Auditorio de Tenerife Santa Cruz de Tenerife.

Auditorio de Tenerife Santa Cruz de Tenerife.

Was mit den Unsummen entsteht, ist aber immer etwas, das niemanden kalt lässt. Calatravas Bauwerke polarisieren. Unverkennbar, der Meister ist Spanier, er baut intellektuelle Monumente, die sich auf freien Plätzen erheben, damit sie als Solitär wirken können. Sie setzen Zeichen. Daher sind die Werke Calatravas auch so gut zu fotografieren und beliebte Fotomotive. Dazu äusserte sich schon Stephan Braunfels, Schöpfer der Pinakothek der Moderne in München, in interessanter Weise. Calatrava wird jedenfalls geliebt oder gehasst, die Grenze ist messerscharf, dazwischen passt kein Blatt Papier. Ein Könner ist er, das kann niemand bezweifeln, denn er versteht sein Handwerk, die komplexen Strukturen, die nur durch die FEM zu realisieren sind, meisterlich. Immerhin hat er das an der ETH Zürich gelernt und das mit Bravour und Auszeichnung. Das unterscheidet ihn von der anstrengenden Selbstdarstellerin Zaha Hadid, die ihre Bauwerke nur skizzieren kann und der das tiefere technische Verständnis fehlt. Sie muss sich daher wohl in ein und demselben Thema in schmerzhafter Langeweile wiederholen. Die Pein der Umsetzung haben Architekten und Bauingenieure, deren Namen nie bekannt werden.

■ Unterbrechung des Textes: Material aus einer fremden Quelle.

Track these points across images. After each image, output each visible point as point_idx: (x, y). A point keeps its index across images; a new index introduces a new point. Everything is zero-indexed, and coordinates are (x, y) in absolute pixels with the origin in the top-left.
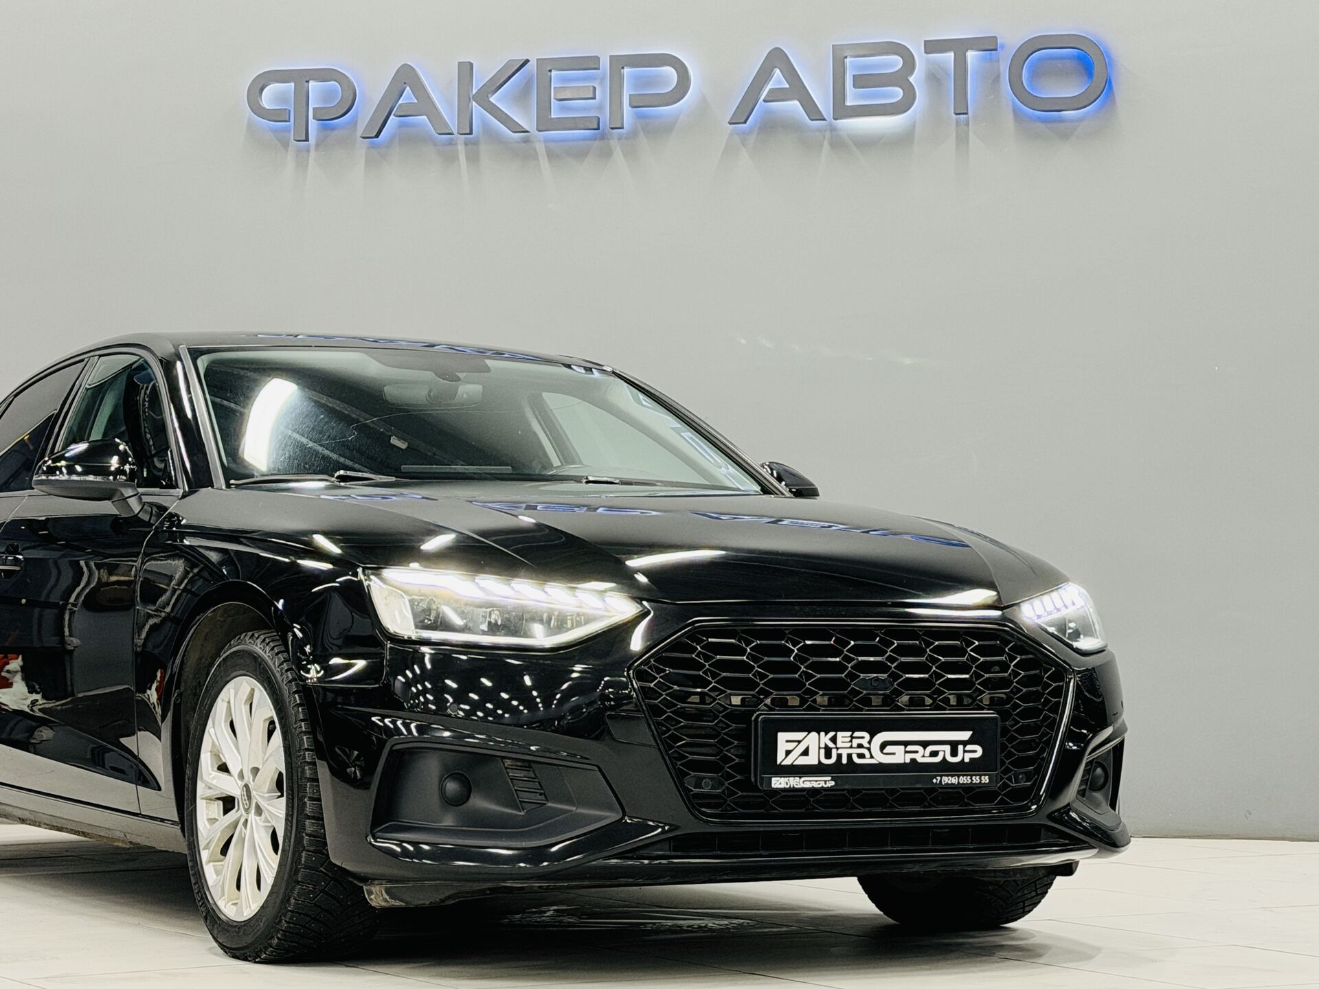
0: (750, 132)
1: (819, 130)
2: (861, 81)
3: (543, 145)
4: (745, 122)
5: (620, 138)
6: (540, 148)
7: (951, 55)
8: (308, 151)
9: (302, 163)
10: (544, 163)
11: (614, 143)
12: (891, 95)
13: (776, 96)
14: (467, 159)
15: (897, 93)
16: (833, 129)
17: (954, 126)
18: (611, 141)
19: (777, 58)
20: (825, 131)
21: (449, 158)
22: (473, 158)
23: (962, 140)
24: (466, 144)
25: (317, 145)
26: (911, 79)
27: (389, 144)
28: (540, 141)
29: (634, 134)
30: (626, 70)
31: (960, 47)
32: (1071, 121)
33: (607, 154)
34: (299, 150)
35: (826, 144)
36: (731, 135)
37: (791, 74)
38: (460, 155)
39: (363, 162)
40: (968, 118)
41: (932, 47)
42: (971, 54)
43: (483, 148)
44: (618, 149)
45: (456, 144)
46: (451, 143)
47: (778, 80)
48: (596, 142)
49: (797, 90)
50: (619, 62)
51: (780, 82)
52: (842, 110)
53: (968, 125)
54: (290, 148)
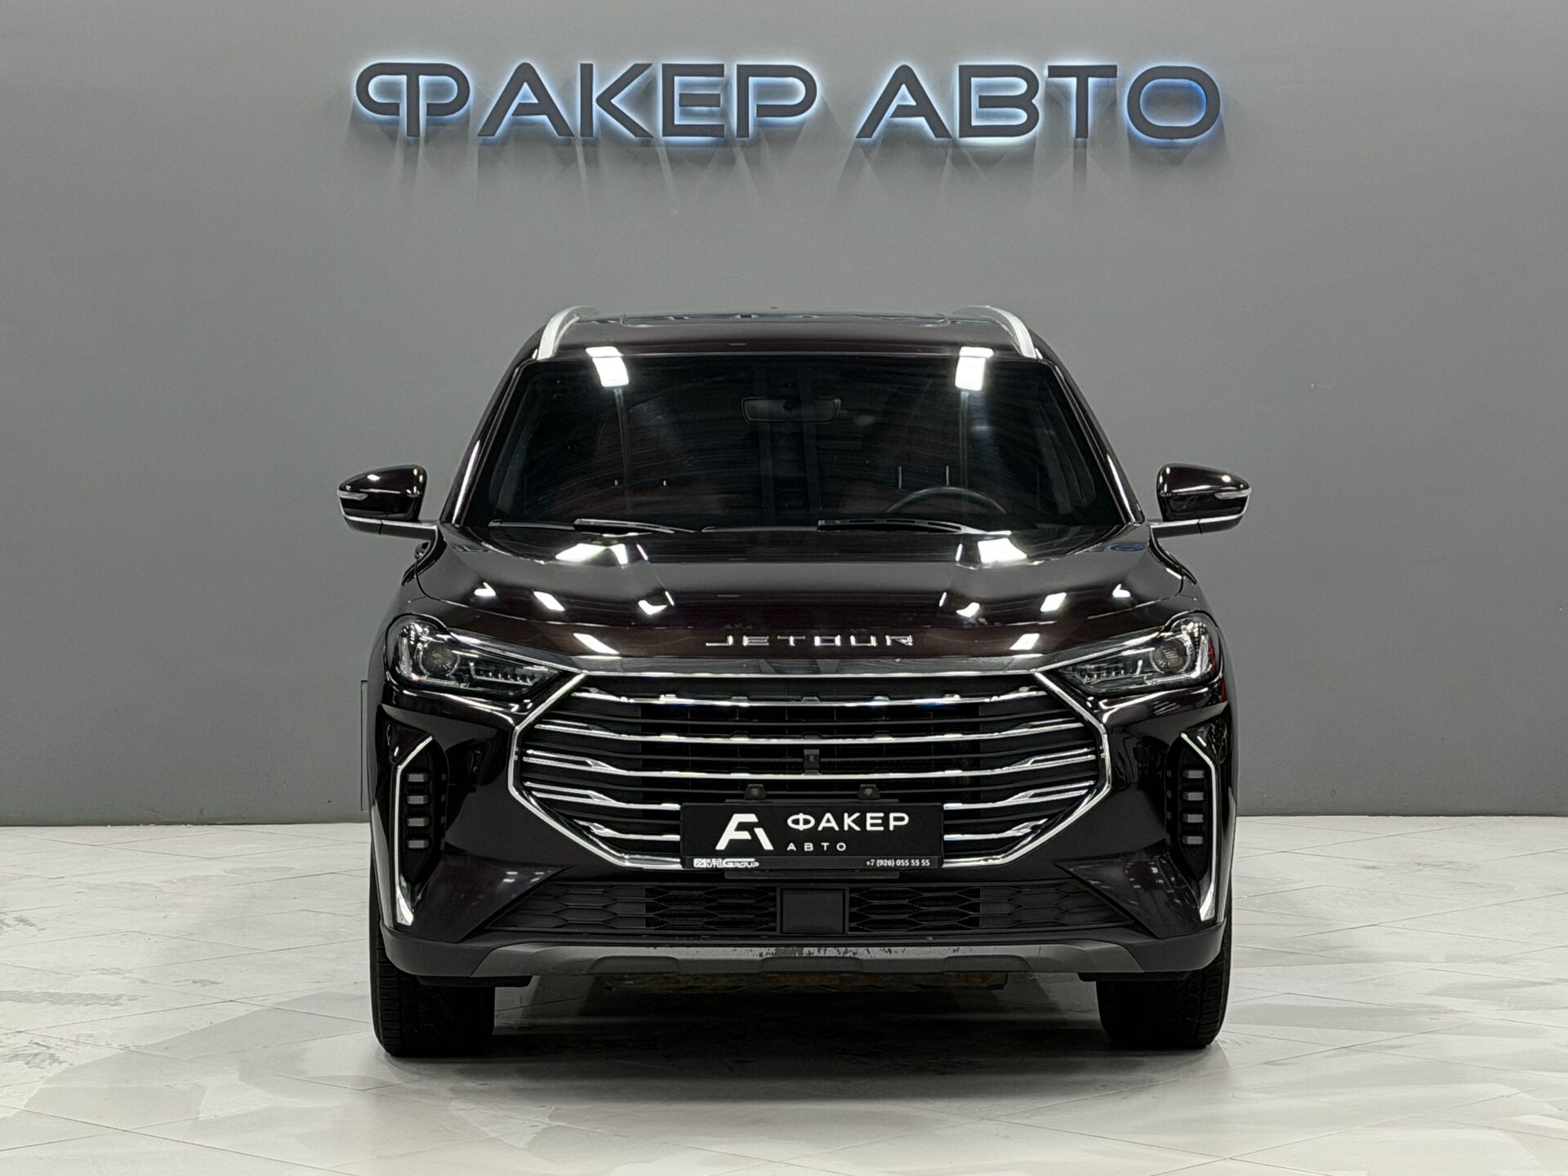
0: (875, 143)
1: (942, 146)
2: (985, 102)
3: (664, 149)
4: (870, 136)
5: (743, 145)
6: (662, 152)
7: (1072, 82)
8: (417, 143)
9: (410, 160)
10: (665, 165)
11: (737, 150)
12: (1015, 116)
13: (903, 111)
14: (587, 160)
15: (1022, 117)
16: (956, 145)
17: (1073, 148)
18: (735, 150)
19: (905, 76)
20: (947, 147)
21: (568, 161)
22: (592, 161)
23: (1080, 162)
24: (584, 145)
25: (427, 140)
26: (1034, 101)
27: (504, 141)
28: (661, 145)
29: (757, 141)
30: (752, 80)
31: (1082, 73)
32: (1184, 146)
33: (731, 161)
34: (408, 144)
35: (948, 161)
36: (854, 148)
37: (916, 90)
38: (579, 157)
39: (476, 158)
40: (1086, 141)
41: (1055, 71)
42: (1091, 81)
43: (603, 152)
44: (741, 154)
45: (574, 146)
46: (569, 143)
47: (904, 97)
48: (720, 149)
49: (923, 107)
50: (745, 72)
51: (904, 98)
52: (967, 129)
53: (1085, 147)
54: (398, 141)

Auditorio de Tenerife Santa Cruz de Tenerife.

Auditorio de Tenerife Santa Cruz de Tenerife.

Calatrava baut im Grenzbereich, so extrem, dass es schon schwer ist, die Bauwerke dicht zu bekommen. Wer genau hinsieht, wird überall an den Bauwerken der Stadt der Künste und Wissenschaften Wasserschäden entdecken. Im Auditorio de Tenerife oder Palau de les Arts Reina Sofía arbeiten im weit geschwungenen Dach Pumpen, die eingetretenes Wasser, wie in einer Bilge am Schiff, ins Freie befördern, damit bei heftigem Regen das Dach nicht abbricht. Ein Steg als langer Wartungsgang führt durch diese Dächer, um nach dem Rechten zu sehen, ob es denn abbricht oder nicht. Dass solche anspruchsvollen Bauten höchste Qualität in Sachen Bauausführung und Material erfordern, ist selbstverständlich. Was passiert, wenn in derartigen Bauprojekten Korruption ein Thema wird, kann bei eingestürzten Brücken und anderem beobachtet werden. Das vom Auditorio de Tenerife abgekupferte Opernhaus Reina Sofía traf das gleiche Schicksal in Sachen Fassade: Fliesen der Aussenhaut begannen sich abzulösen, die komplette Fassade aus zehntausenden Fliessen mussten abgelöst und neu aufgebracht werden. Ein wahr gewordener Albtraum in Santa Cruz de Tenerife wie Valencia.

Korruption am Bau – irgendwie ganz normal, besonders in Spanien.

Wenn ein Gebäudekomplex statt 300 Mio. Euro al final „überraschender Weise“ 1,2 Mrd. Euro kostete, dann kann das schwerlich nur an Santiago Calatrava gelegen haben, der zugegeben Budgets lediglich als gut gemeinte Empfehlung sieht.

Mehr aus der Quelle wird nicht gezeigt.